Direct prompt definitions provide immediate, inline configuration of LLM completions. This approach is useful for
rapid prototyping, one-off implementations, or when prompt logic is tightly coupled to specific features. To define
a direct prompt to perform sentiment analysis on a comment, you could define the following Chalk features utilizing
the chalk.prompts
library.
import chalk.functions as F
import chalk.prompts as P
from chalk.features import features
from pydantic import BaseModel
system_message = """You are a sentiment analysis expert. Analyze the user's comment and determine if it's positive, negative, or neutral.
Rules:
- Be objective and focus on the text's emotional tone
- Consider context and nuance
- Provide a confidence score based on clarity of sentiment"""
user_message = "Analyze this comment: {{User.comment}}"
class UserSentiment(BaseModel):
sentiment: str = Field(description="positive, negative, or neutral")
confidence: float = Field(description="on a 1-100 scale")
@features
class User:
id: str
comment: str
actual_sentiment: str
response: P.PromptResponse = P.completion(
model="gpt-4o",
messages=[
P.message(role="system", content=system_message),
P.message(role="user", content=F.jinja(user_message)),
],
output_structure=UserSentiment,
)
predicted_sentiment: str = F.json_value(_.response.response, "sentiment")
In the example above, we see how direct prompts integrate with Chalk’s feature system. The prompt uses Jinja templating
to dynamically inject the user’s comment into the prompt through {{User.comment}}
, allowing the LLM to analyze the
specific content at runtime. The UserSentiment
Pydantic model defines a structured output format, ensuring consistent
response parsing across all completions. While this approach provides fine-grained control over the prompt
configuration, it tightly couples the prompt template, model settings, and output structure to your deployment code.
Any changes to the prompt template or model parameters require a new deployment.
Named prompts abstract prompt definitions into standalone, reusable components that can be managed independently of your feature code.

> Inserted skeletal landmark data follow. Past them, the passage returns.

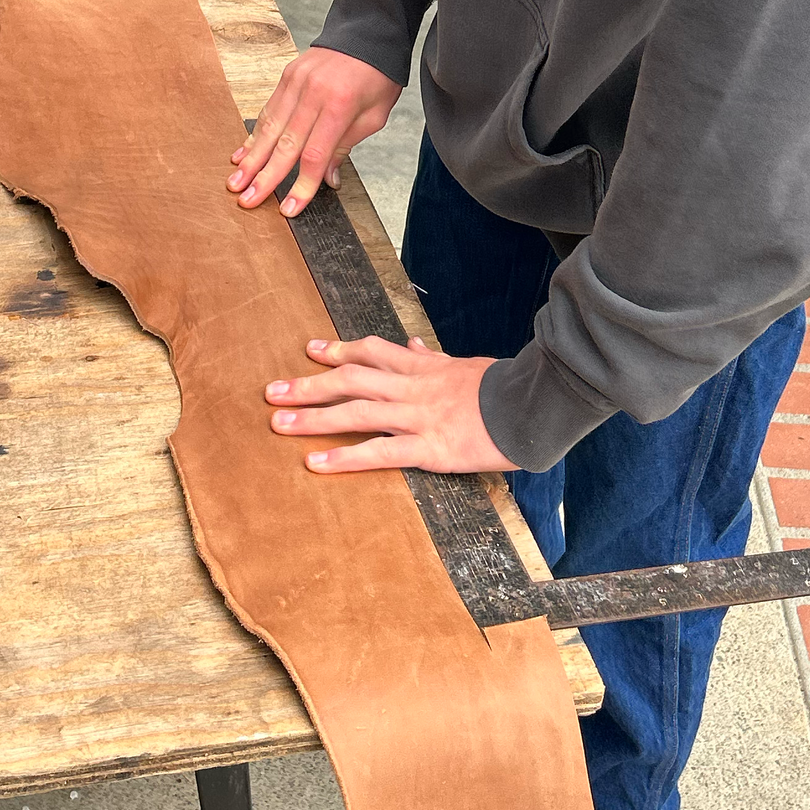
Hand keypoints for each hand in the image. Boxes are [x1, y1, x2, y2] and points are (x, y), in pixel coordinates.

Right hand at [230, 47, 401, 216]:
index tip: (290, 208)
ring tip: (236, 182)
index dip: (302, 185)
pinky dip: (253, 135)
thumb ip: (346, 146)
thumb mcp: (374, 115)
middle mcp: (314, 93)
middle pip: (286, 144)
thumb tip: (327, 179)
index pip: (315, 154)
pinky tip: (241, 154)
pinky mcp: (287, 76)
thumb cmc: (377, 76)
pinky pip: (268, 110)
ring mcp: (296, 82)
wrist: (368, 32)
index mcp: (340, 105)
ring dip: (251, 159)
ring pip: (269, 128)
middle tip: (249, 201)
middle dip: (266, 177)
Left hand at [266, 336, 513, 475]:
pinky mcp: (432, 449)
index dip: (338, 350)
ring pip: (357, 412)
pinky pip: (381, 452)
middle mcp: (415, 388)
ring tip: (279, 423)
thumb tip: (413, 346)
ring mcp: (420, 417)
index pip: (373, 352)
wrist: (537, 406)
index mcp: (426, 367)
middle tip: (272, 391)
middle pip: (352, 380)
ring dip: (314, 418)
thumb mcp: (467, 366)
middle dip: (310, 385)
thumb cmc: (506, 389)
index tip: (310, 350)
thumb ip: (434, 359)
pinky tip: (316, 463)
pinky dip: (345, 457)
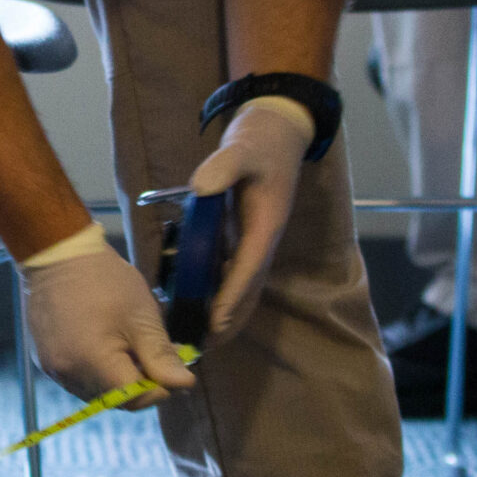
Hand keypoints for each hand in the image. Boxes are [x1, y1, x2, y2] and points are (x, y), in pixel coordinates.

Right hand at [21, 236, 195, 407]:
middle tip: (150, 352)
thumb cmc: (105, 280)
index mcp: (95, 364)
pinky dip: (95, 371)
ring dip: (116, 378)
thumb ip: (161, 355)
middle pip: (115, 399)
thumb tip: (184, 384)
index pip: (135, 399)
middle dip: (138, 382)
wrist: (57, 255)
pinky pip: (78, 380)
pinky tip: (103, 344)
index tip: (168, 363)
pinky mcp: (45, 361)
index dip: (157, 388)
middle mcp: (69, 375)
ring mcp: (53, 370)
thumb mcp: (141, 315)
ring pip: (96, 392)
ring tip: (127, 346)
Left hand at [185, 99, 313, 345]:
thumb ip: (223, 166)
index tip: (215, 323)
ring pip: (242, 285)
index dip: (232, 297)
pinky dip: (219, 291)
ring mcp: (255, 239)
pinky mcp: (244, 234)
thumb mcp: (242, 147)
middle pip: (248, 289)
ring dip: (225, 312)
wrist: (278, 129)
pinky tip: (197, 302)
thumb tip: (200, 187)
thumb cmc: (262, 139)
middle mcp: (262, 238)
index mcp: (265, 224)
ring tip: (200, 337)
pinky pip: (233, 271)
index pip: (248, 269)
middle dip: (229, 319)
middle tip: (203, 346)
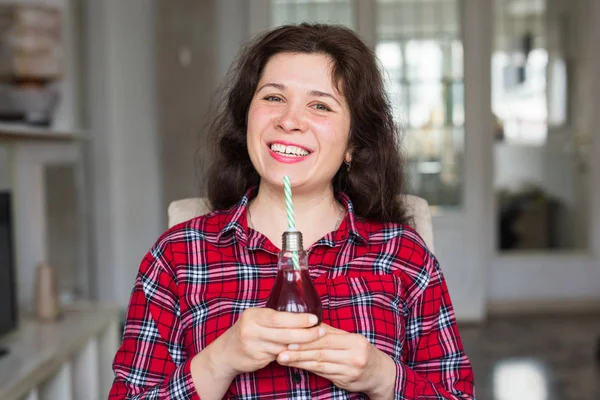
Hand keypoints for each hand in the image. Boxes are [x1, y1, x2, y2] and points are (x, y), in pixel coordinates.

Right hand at [206, 308, 322, 376]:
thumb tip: (301, 313)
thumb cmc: (248, 330)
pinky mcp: (256, 359)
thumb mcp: (256, 318)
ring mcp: (253, 346)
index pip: (279, 317)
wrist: (227, 352)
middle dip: (305, 333)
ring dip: (301, 345)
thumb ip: (274, 316)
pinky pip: (279, 356)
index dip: (298, 319)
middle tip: (321, 331)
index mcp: (253, 315)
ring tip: (316, 341)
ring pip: (283, 347)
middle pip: (284, 333)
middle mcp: (251, 330)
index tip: (314, 319)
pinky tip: (302, 351)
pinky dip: (291, 354)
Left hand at [276, 324, 395, 398]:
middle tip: (281, 350)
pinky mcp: (344, 382)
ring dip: (300, 362)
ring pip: (320, 365)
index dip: (308, 339)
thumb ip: (332, 333)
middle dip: (299, 351)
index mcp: (355, 342)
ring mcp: (349, 371)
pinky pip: (323, 374)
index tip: (289, 338)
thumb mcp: (352, 339)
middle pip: (321, 353)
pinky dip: (309, 369)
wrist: (379, 374)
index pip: (327, 339)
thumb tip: (310, 323)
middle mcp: (353, 357)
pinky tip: (297, 366)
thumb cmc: (362, 352)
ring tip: (284, 358)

This separation of concerns enables centralized prompt management across your application and provides robust version control of your prompt templates. Named prompts allow you to conduct A/B testing between different prompt variants and make runtime modifications through the web interface without code changes. You can define a named prompt in the Web UI and implement the same Chalk feature with more concise code.

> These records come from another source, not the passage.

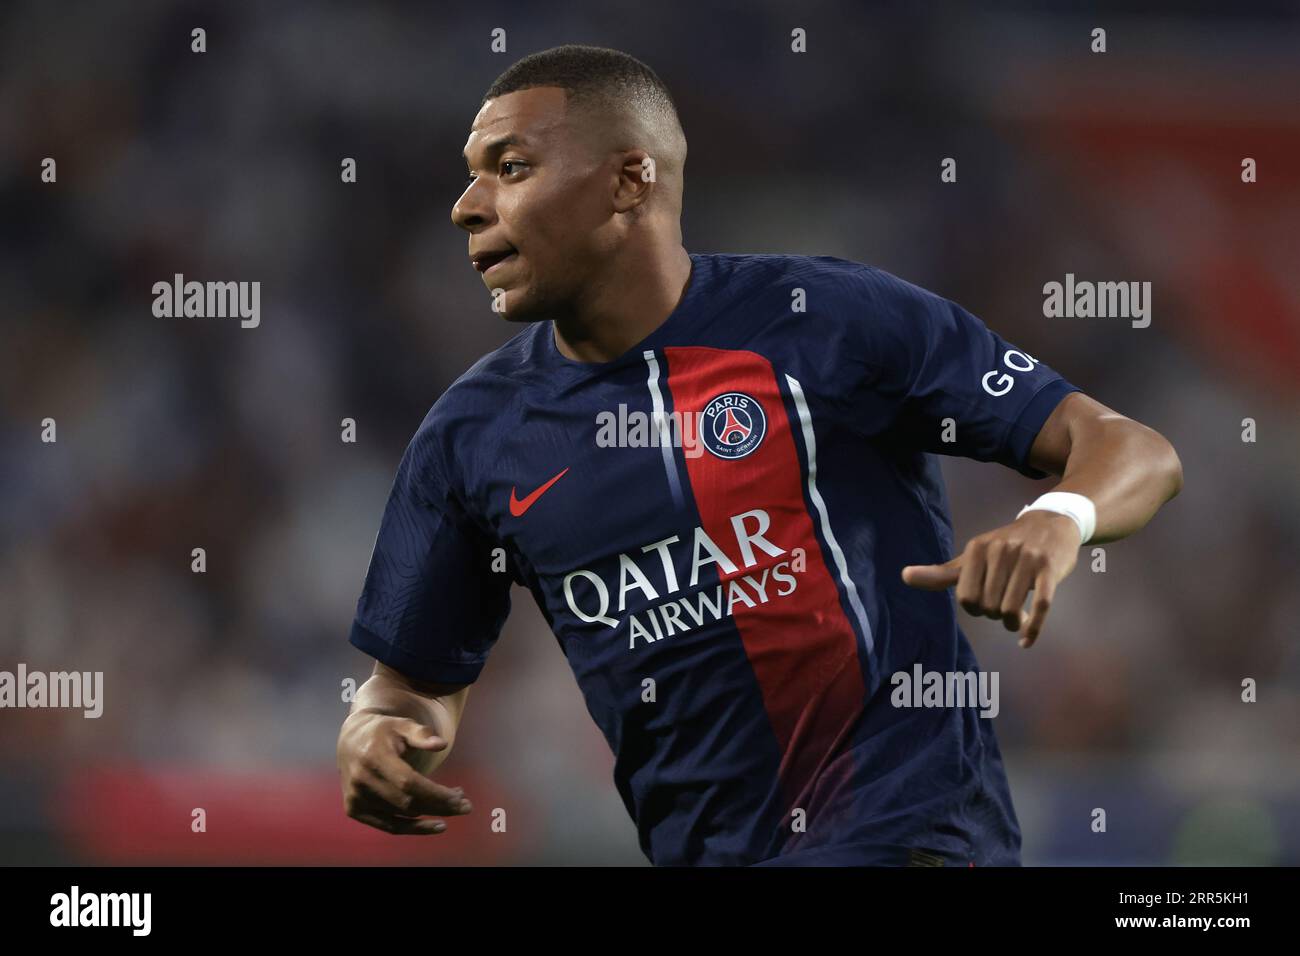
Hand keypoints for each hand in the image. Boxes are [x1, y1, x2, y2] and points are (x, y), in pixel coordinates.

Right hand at [337, 711, 471, 834]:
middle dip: (440, 807)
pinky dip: (414, 829)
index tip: (460, 796)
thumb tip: (441, 744)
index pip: (409, 782)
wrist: (351, 740)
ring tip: (455, 808)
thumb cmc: (383, 731)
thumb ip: (421, 734)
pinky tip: (435, 825)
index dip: (436, 793)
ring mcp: (356, 798)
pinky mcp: (355, 810)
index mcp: (373, 756)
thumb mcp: (402, 724)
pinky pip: (389, 826)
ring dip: (431, 815)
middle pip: (407, 803)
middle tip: (466, 806)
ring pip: (401, 816)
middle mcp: (361, 780)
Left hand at [900, 510, 1080, 647]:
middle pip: (988, 606)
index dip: (973, 608)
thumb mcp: (974, 555)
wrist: (1051, 523)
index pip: (965, 597)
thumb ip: (942, 572)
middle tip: (1002, 607)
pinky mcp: (1050, 569)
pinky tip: (1025, 640)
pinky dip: (1032, 629)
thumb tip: (904, 576)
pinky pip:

import chalk.functions as F
import chalk.prompts as P
from chalk.features import features
@features
class User:
id: str
comment: str
actual_sentiment: str
response: P.PromptResponse = P.run_prompt("analyze_sentiment")

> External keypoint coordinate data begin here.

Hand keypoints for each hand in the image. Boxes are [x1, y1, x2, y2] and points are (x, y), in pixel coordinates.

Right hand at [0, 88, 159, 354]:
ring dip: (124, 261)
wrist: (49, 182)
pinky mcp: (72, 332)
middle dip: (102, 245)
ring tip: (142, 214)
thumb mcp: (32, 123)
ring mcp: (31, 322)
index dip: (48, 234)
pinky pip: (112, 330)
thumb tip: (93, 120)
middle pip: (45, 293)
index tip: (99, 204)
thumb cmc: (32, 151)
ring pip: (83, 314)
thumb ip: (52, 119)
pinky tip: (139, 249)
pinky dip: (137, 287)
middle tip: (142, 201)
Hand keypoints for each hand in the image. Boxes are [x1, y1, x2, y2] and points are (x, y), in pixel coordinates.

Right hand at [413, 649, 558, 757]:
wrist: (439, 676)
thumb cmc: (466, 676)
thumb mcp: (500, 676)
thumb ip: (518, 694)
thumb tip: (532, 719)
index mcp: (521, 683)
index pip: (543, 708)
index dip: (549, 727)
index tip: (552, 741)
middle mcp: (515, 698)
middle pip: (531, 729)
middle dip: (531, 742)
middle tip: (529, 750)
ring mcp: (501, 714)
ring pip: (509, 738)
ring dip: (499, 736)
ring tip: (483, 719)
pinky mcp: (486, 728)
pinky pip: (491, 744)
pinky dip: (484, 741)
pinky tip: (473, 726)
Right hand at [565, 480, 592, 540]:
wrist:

predicted_sentiment: str = F.json_value(_.response.response, "sentiment")
Named prompts function as microservices within your ML pipeline, allowing you to modify prompt behavior without requiring code deployments. This architecture is particularly valuable for teams that need to iterate rapidly on prompt engineering or maintain multiple prompt variants.
The Chalk evaluation platform provides comprehensive tooling for testing and comparing prompt performance. This framework enables data-driven prompt engineering through systematic testing of prompt variants.
Evaluation begins with creating a labeled dataset that serves as your ground truth. This dataset should contain input examples and their expected outputs, enabling automated assessment of prompt performance:
import pandas as pd
sentiment_df = pd.read_csv("sentiment.csv")
sentiment_ds = chalk_client.create_dataset(
input=sentiment_df,
dataset_name="sentiment_gt",
)
sentiment_ds.to_pandas()
The evaluation framework allows you to test variations in prompt templates, assess the impact of different models and parameters, and validate changes to output structures. Built-in evaluators like “exact_match” offer immediate insights into prompt performance, while custom evaluation expressions enable more nuanced analysis specific to your use case.
eval_run = chalk_client.prompt_evaluation(
dataset_name="sentiment_gt",
evaluators=["exact_match"],
reference_output="user.actual_sentiment",
prompts=[
P.completion(
model="gpt-4o",
messages=[
P.message(role="system", content=system_message),
P.message(role="user", content=user_message),
],
),
"analyze_sentiment",
]
)
eval_run.to_pandas()
The results of every evaluation are stored and available for viewing in the Web UI.